> [Data to use]:
»»

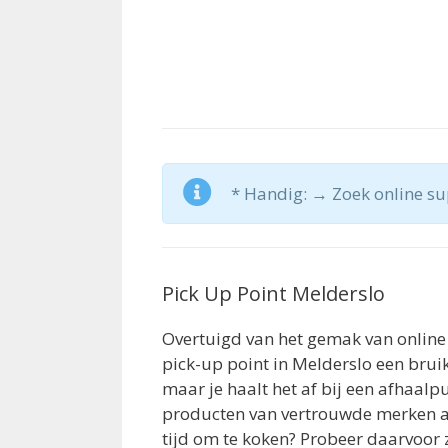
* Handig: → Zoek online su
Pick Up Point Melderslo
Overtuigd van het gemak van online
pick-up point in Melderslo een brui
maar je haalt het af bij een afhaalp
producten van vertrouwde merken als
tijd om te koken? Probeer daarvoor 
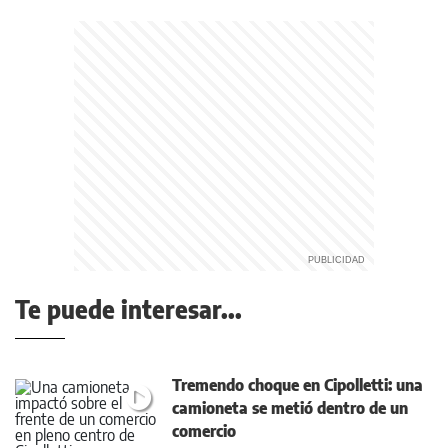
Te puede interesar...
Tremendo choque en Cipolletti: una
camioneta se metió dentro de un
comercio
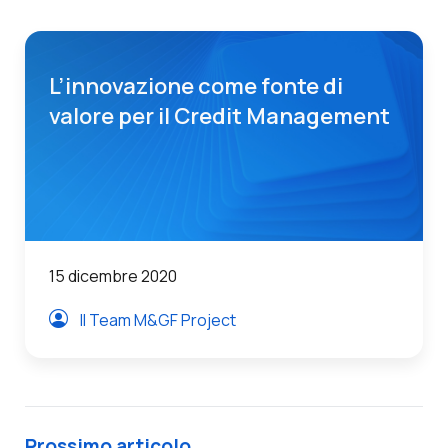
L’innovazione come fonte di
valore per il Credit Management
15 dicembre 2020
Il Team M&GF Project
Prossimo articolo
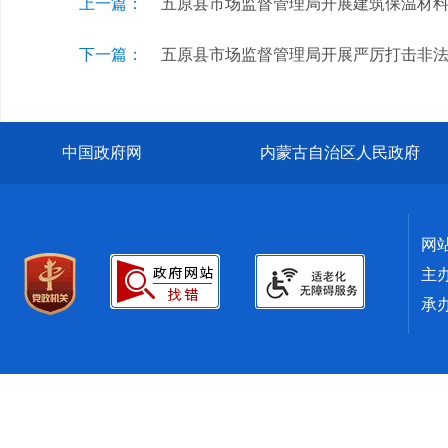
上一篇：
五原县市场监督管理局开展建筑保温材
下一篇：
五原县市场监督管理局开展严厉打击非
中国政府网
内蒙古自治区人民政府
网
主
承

««
»»

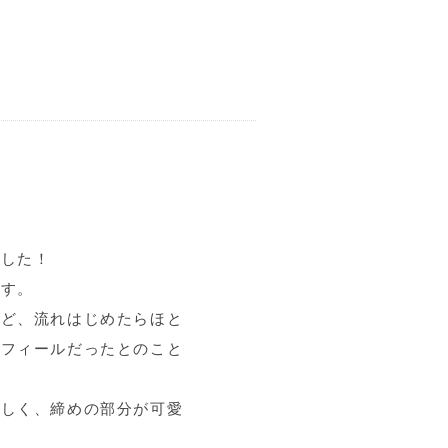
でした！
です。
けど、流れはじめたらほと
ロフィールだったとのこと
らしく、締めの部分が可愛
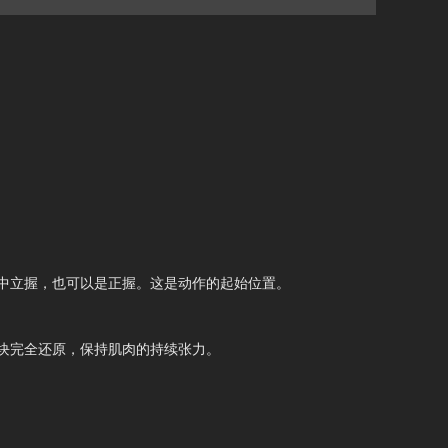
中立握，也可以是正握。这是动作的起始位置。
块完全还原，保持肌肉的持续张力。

««

> [Exercise requirements]: Lines of the data that include the string "online" are to be counted; report the total by itself.

> [Written response]: 2